> **Exercise prompt**
In the data that follows, every line containing the word "LMac" should be returned.

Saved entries
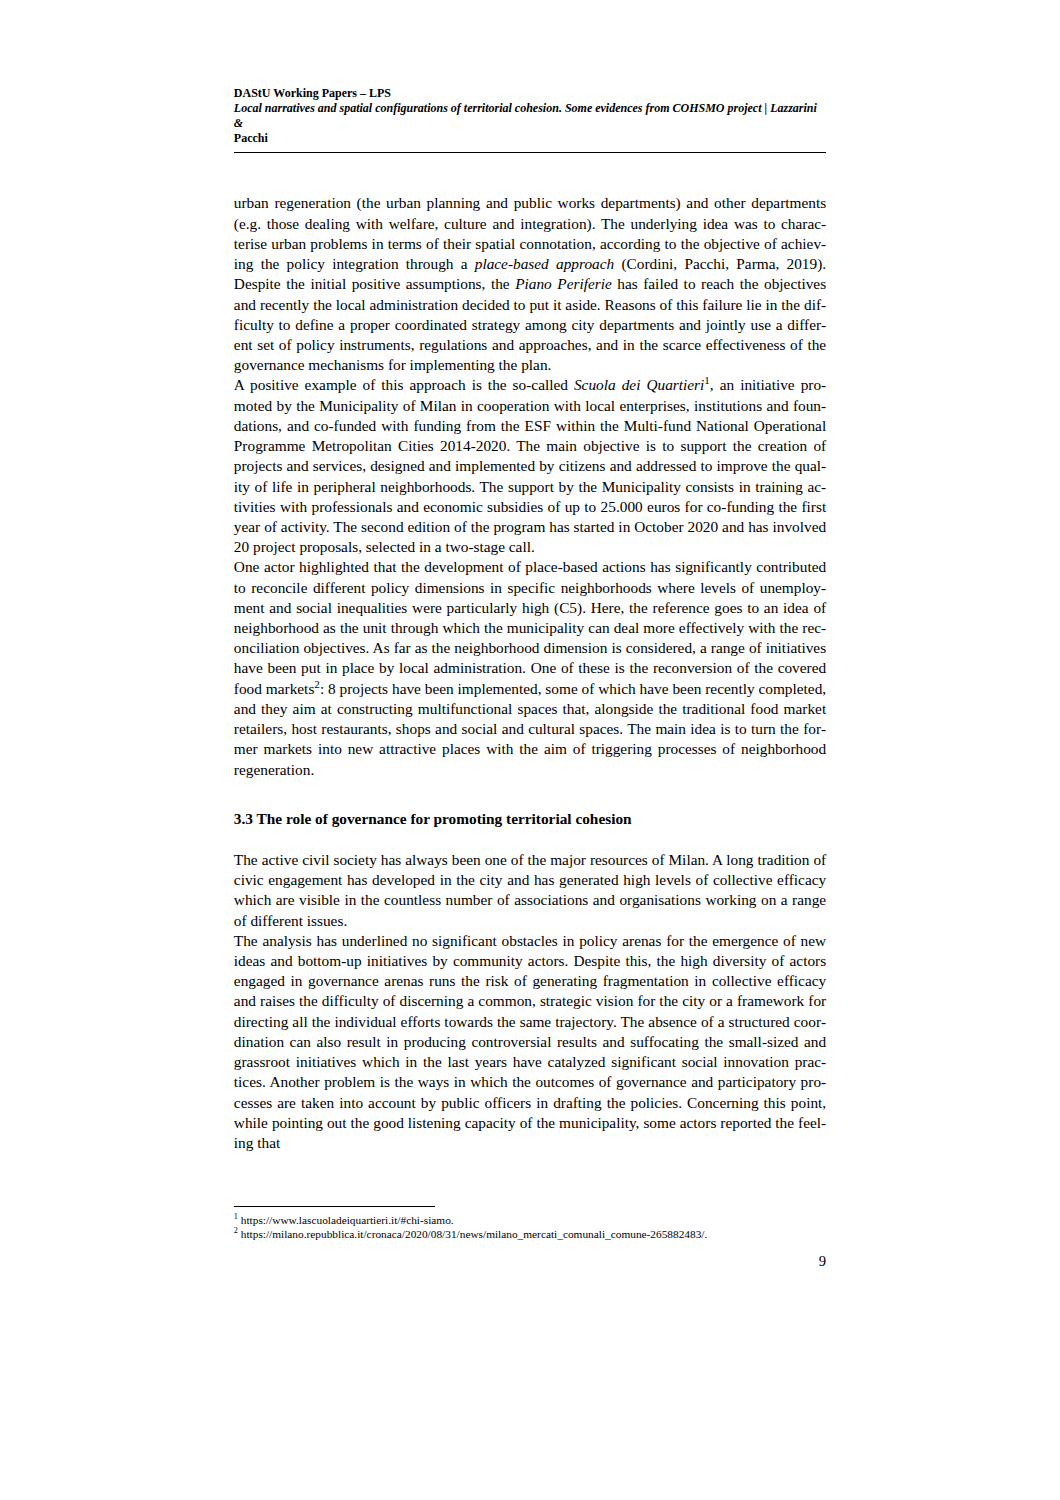DAStU Working Papers – LPS
Local narratives and spatial configurations of territorial cohesion. Some evidences from COHSMO project | Lazzarini &
Pacchi
urban regeneration (the urban planning and public works departments) and other departments (e.g. those dealing with welfare, culture and integration). The underlying idea was to characterise urban problems in terms of their spatial connotation, according to the objective of achieving the policy integration through a place-based approach (Cordini, Pacchi, Parma, 2019). Despite the initial positive assumptions, the Piano Periferie has failed to reach the objectives and recently the local administration decided to put it aside. Reasons of this failure lie in the difficulty to define a proper coordinated strategy among city departments and jointly use a different set of policy instruments, regulations and approaches, and in the scarce effectiveness of the governance mechanisms for implementing the plan.
A positive example of this approach is the so-called Scuola dei Quartieri1, an initiative promoted by the Municipality of Milan in cooperation with local enterprises, institutions and foundations, and co-funded with funding from the ESF within the Multi-fund National Operational Programme Metropolitan Cities 2014-2020. The main objective is to support the creation of projects and services, designed and implemented by citizens and addressed to improve the quality of life in peripheral neighborhoods. The support by the Municipality consists in training activities with professionals and economic subsidies of up to 25.000 euros for co-funding the first year of activity. The second edition of the program has started in October 2020 and has involved 20 project proposals, selected in a two-stage call.
One actor highlighted that the development of place-based actions has significantly contributed to reconcile different policy dimensions in specific neighborhoods where levels of unemployment and social inequalities were particularly high (C5). Here, the reference goes to an idea of neighborhood as the unit through which the municipality can deal more effectively with the reconciliation objectives. As far as the neighborhood dimension is considered, a range of initiatives have been put in place by local administration. One of these is the reconversion of the covered food markets2: 8 projects have been implemented, some of which have been recently completed, and they aim at constructing multifunctional spaces that, alongside the traditional food market retailers, host restaurants, shops and social and cultural spaces. The main idea is to turn the former markets into new attractive places with the aim of triggering processes of neighborhood regeneration.
3.3 The role of governance for promoting territorial cohesion
The active civil society has always been one of the major resources of Milan. A long tradition of civic engagement has developed in the city and has generated high levels of collective efficacy which are visible in the countless number of associations and organisations working on a range of different issues.
The analysis has underlined no significant obstacles in policy arenas for the emergence of new ideas and bottom-up initiatives by community actors. Despite this, the high diversity of actors engaged in governance arenas runs the risk of generating fragmentation in collective efficacy and raises the difficulty of discerning a common, strategic vision for the city or a framework for directing all the individual efforts towards the same trajectory. The absence of a structured coordination can also result in producing controversial results and suffocating the small-sized and grassroot initiatives which in the last years have catalyzed significant social innovation practices. Another problem is the ways in which the outcomes of governance and participatory processes are taken into account by public officers in drafting the policies. Concerning this point, while pointing out the good listening capacity of the municipality, some actors reported the feeling that
1 https://www.lascuoladeiquartieri.it/#chi-siamo.
2 https://milano.repubblica.it/cronaca/2020/08/31/news/milano_mercati_comunali_comune-265882483/.
9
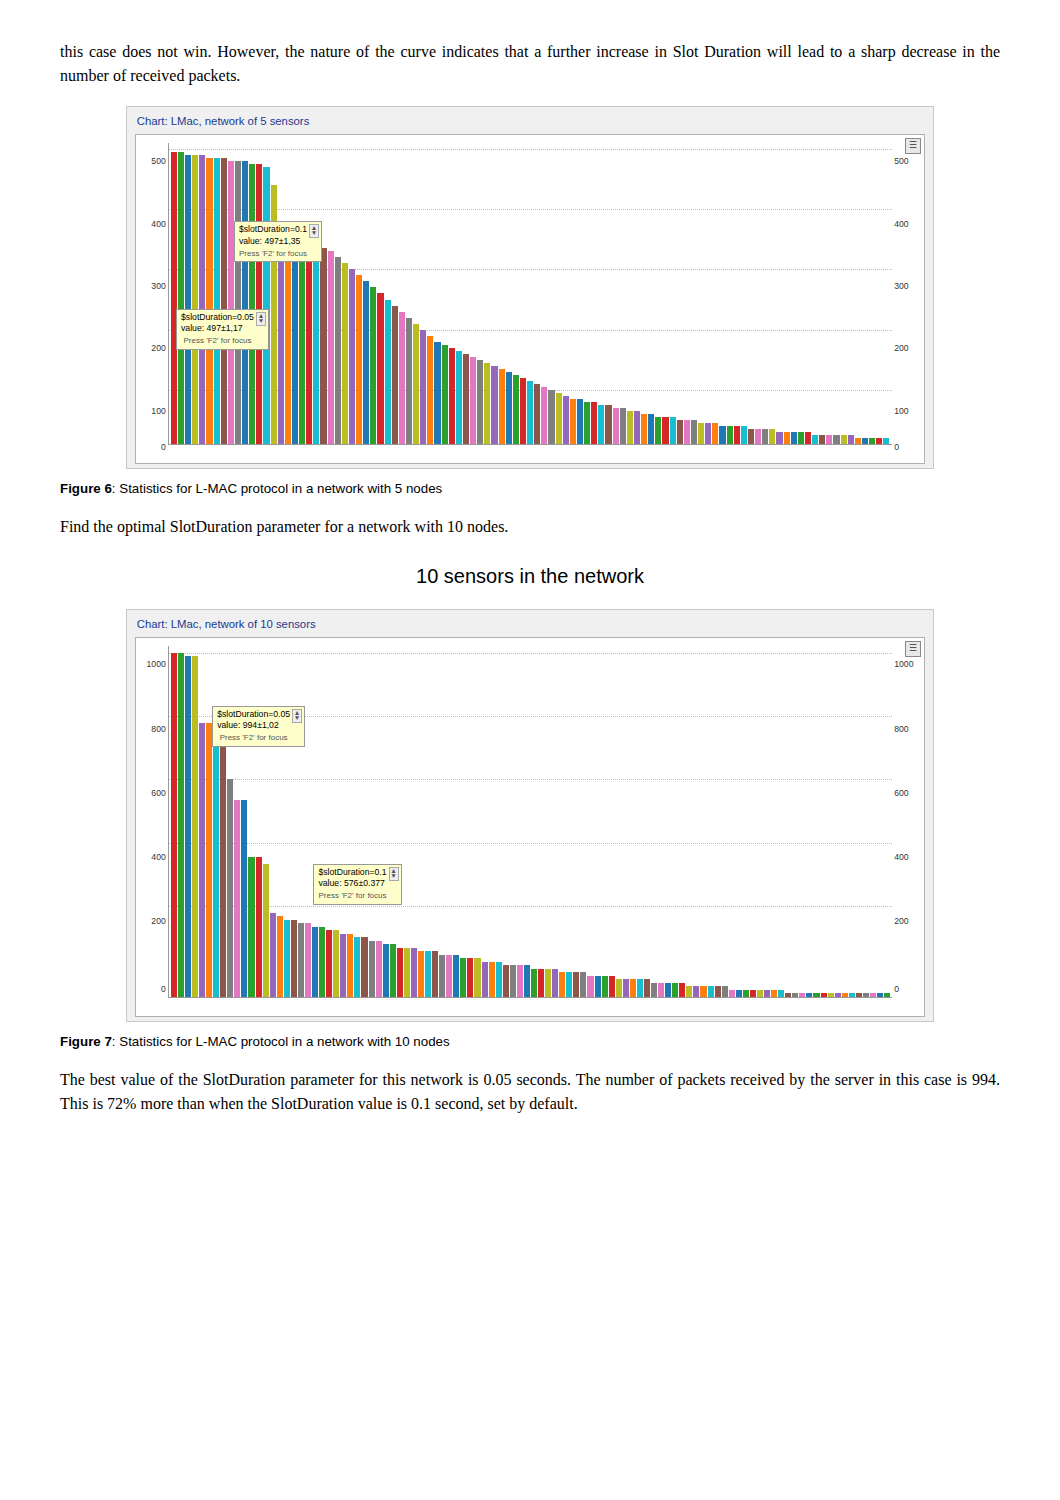this case does not win. However, the nature of the curve indicates that a further increase in Slot Duration will lead to a sharp decrease in the number of received packets.
Chart: LMac, network of 5 sensors
☰
500 400 300 200 100 0
500 400 300 200 100 0
▲
▼
$slotDuration=0.1
value: 497±1,35 Press 'F2' for focus
▲
▼
$slotDuration=0.05
value: 497±1,17 Press 'F2' for focus
Figure 6: Statistics for L-MAC protocol in a network with 5 nodes
Find the optimal SlotDuration parameter for a network with 10 nodes.
10 sensors in the network
Chart: LMac, network of 10 sensors
☰
1000 800 600 400 200 0
1000 800 600 400 200 0
▲
▼
$slotDuration=0.05
value: 994±1,02 Press 'F2' for focus
▲
▼
$slotDuration=0.1
value: 576±0.377 Press 'F2' for focus
Figure 7: Statistics for L-MAC protocol in a network with 10 nodes
The best value of the SlotDuration parameter for this network is 0.05 seconds. The number of packets received by the server in this case is 994. This is 72% more than when the SlotDuration value is 0.1 second, set by default.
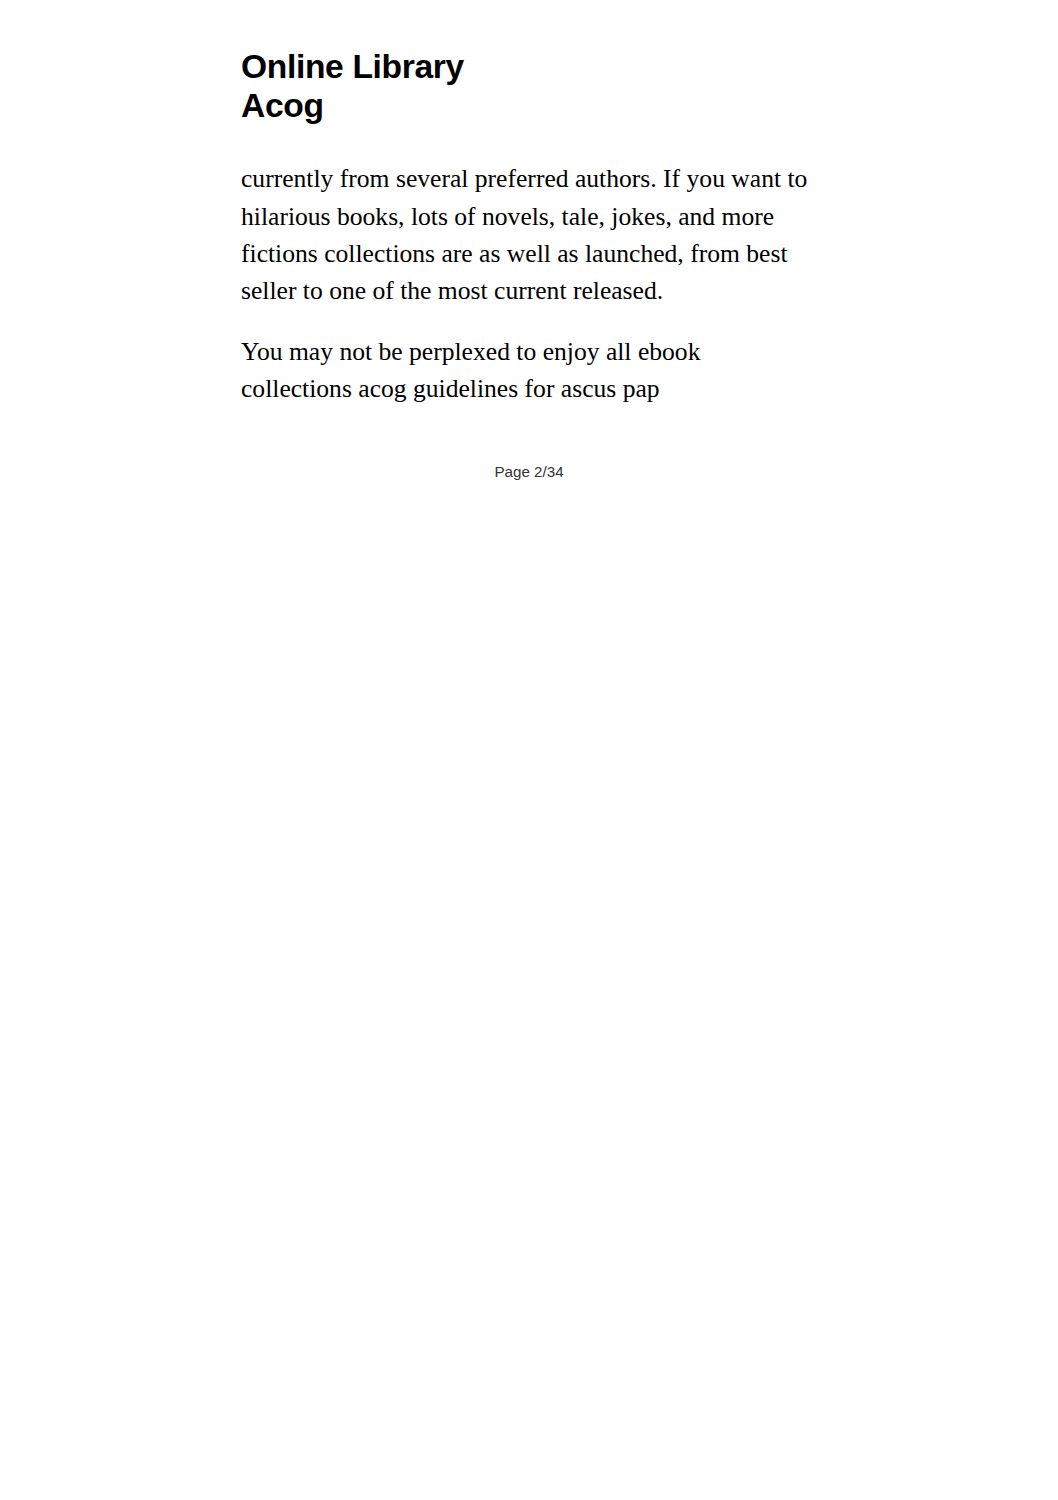Online Library Acog
currently from several preferred authors. If you want to hilarious books, lots of novels, tale, jokes, and more fictions collections are as well as launched, from best seller to one of the most current released.
You may not be perplexed to enjoy all ebook collections acog guidelines for ascus pap
Page 2/34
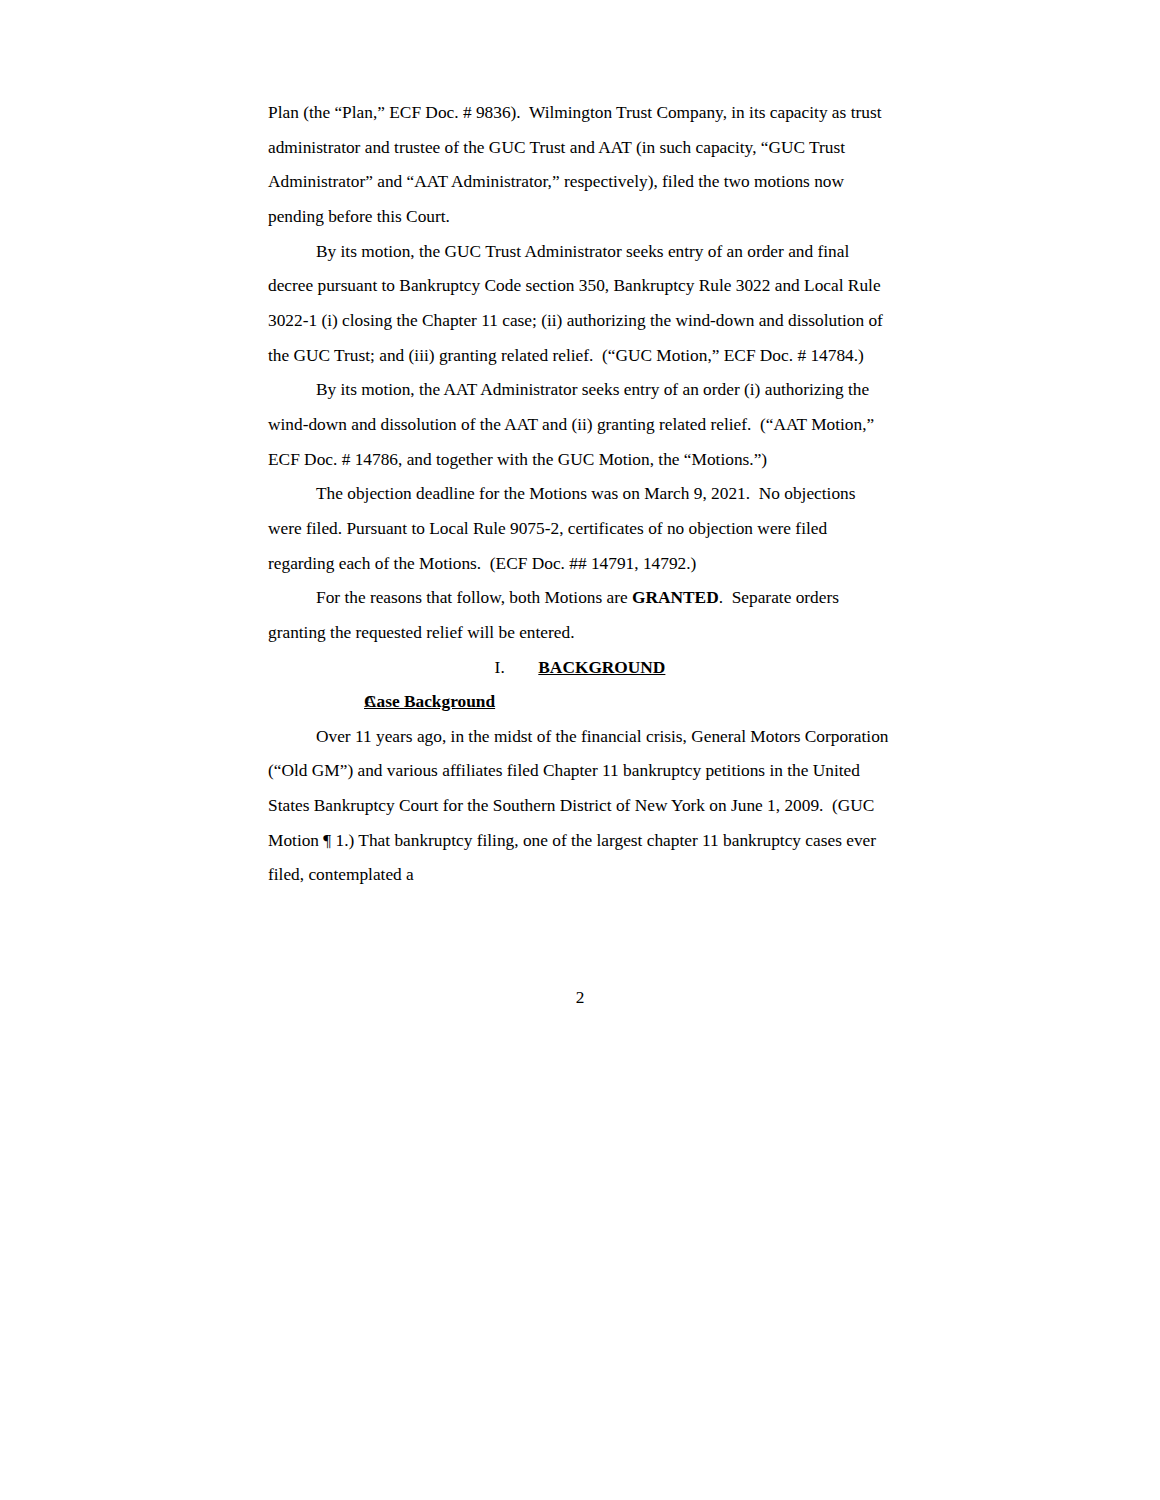Plan (the “Plan,” ECF Doc. # 9836). Wilmington Trust Company, in its capacity as trust administrator and trustee of the GUC Trust and AAT (in such capacity, “GUC Trust Administrator” and “AAT Administrator,” respectively), filed the two motions now pending before this Court.
By its motion, the GUC Trust Administrator seeks entry of an order and final decree pursuant to Bankruptcy Code section 350, Bankruptcy Rule 3022 and Local Rule 3022-1 (i) closing the Chapter 11 case; (ii) authorizing the wind-down and dissolution of the GUC Trust; and (iii) granting related relief. (“GUC Motion,” ECF Doc. # 14784.)
By its motion, the AAT Administrator seeks entry of an order (i) authorizing the wind-down and dissolution of the AAT and (ii) granting related relief. (“AAT Motion,” ECF Doc. # 14786, and together with the GUC Motion, the “Motions.”)
The objection deadline for the Motions was on March 9, 2021. No objections were filed. Pursuant to Local Rule 9075-2, certificates of no objection were filed regarding each of the Motions. (ECF Doc. ## 14791, 14792.)
For the reasons that follow, both Motions are GRANTED. Separate orders granting the requested relief will be entered.
I. BACKGROUND
A. Case Background
Over 11 years ago, in the midst of the financial crisis, General Motors Corporation (“Old GM”) and various affiliates filed Chapter 11 bankruptcy petitions in the United States Bankruptcy Court for the Southern District of New York on June 1, 2009. (GUC Motion ¶ 1.) That bankruptcy filing, one of the largest chapter 11 bankruptcy cases ever filed, contemplated a
2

> **Solution to the problem**
Chart: LMac, network of 5 sensors
Chart: LMac, network of 10 sensors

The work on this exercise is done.